=== Provided entries ===

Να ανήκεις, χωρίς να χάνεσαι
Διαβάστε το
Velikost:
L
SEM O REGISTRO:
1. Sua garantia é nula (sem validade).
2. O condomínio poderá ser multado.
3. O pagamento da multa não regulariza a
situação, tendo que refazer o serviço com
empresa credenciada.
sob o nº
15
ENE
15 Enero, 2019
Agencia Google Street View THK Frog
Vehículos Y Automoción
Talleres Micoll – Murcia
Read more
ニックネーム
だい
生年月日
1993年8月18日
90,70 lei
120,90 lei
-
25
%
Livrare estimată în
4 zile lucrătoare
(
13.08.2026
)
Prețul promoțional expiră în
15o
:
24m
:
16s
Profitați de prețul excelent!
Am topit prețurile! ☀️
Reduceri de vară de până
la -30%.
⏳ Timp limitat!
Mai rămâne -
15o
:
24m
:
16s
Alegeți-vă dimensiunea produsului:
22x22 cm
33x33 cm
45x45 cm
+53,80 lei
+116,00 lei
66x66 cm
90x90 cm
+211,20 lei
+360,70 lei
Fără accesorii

===
=== Provided entries ===

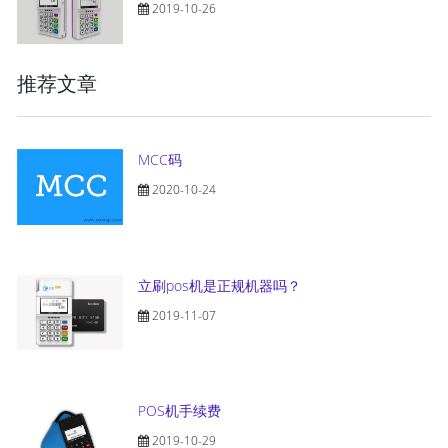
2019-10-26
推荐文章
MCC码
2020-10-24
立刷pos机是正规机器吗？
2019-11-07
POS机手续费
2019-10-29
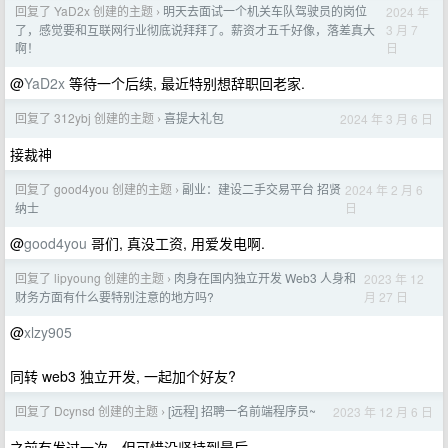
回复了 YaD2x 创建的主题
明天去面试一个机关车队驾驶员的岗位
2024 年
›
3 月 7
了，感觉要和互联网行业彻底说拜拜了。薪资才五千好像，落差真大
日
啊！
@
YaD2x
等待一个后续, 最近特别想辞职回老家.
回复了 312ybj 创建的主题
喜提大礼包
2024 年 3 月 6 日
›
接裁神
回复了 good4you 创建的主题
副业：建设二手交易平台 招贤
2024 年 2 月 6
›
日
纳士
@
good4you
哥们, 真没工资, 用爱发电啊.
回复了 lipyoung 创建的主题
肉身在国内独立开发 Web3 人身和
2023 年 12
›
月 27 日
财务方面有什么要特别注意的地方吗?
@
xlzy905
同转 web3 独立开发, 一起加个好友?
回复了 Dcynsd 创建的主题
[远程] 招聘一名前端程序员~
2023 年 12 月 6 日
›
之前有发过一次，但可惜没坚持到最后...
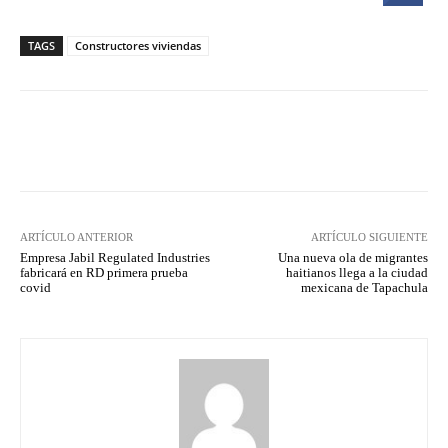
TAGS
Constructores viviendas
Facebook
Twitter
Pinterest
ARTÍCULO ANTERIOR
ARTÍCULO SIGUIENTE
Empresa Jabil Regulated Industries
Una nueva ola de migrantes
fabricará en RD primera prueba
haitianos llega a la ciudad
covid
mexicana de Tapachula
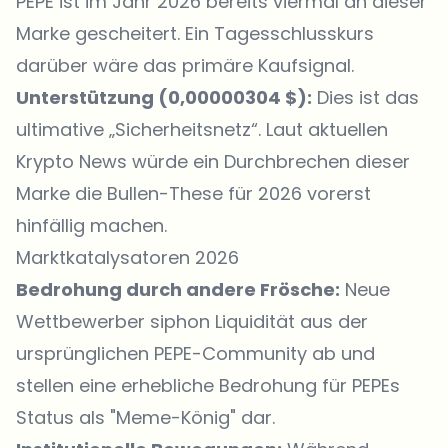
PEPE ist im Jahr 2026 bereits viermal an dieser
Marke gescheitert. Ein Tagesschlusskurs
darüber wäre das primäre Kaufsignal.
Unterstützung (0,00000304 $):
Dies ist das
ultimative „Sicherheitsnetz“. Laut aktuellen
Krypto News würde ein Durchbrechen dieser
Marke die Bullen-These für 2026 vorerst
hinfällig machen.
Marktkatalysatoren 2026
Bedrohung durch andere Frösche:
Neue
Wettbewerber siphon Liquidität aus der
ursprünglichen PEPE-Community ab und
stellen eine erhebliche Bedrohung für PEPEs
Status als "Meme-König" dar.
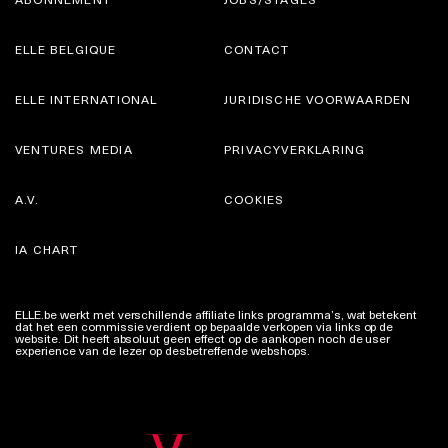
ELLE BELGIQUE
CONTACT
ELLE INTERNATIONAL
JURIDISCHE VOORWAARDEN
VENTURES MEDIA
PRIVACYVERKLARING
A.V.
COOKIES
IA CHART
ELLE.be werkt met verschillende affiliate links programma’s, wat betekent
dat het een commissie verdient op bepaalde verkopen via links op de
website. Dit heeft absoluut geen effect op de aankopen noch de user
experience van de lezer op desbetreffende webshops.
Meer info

===

Required action: Extract from the records above the lines from the one containing "3. O pagamento da multa não regulariza a" to the one containing "Fără accesorii", both lines included, exactly as they appear and with nothing else.

Solved problem:
3. O pagamento da multa não regulariza a
situação, tendo que refazer o serviço com
empresa credenciada.
sob o nº
15
ENE
15 Enero, 2019
Agencia Google Street View THK Frog
Vehículos Y Automoción
Talleres Micoll – Murcia
Read more
ニックネーム
だい
生年月日
1993年8月18日
90,70 lei
120,90 lei
-
25
%
Livrare estimată în
4 zile lucrătoare
(
13.08.2026
)
Prețul promoțional expiră în
15o
:
24m
:
16s
Profitați de prețul excelent!
Am topit prețurile! ☀️
Reduceri de vară de până
la -30%.
⏳ Timp limitat!
Mai rămâne -
15o
:
24m
:
16s
Alegeți-vă dimensiunea produsului:
22x22 cm
33x33 cm
45x45 cm
+53,80 lei
+116,00 lei
66x66 cm
90x90 cm
+211,20 lei
+360,70 lei
Fără accesorii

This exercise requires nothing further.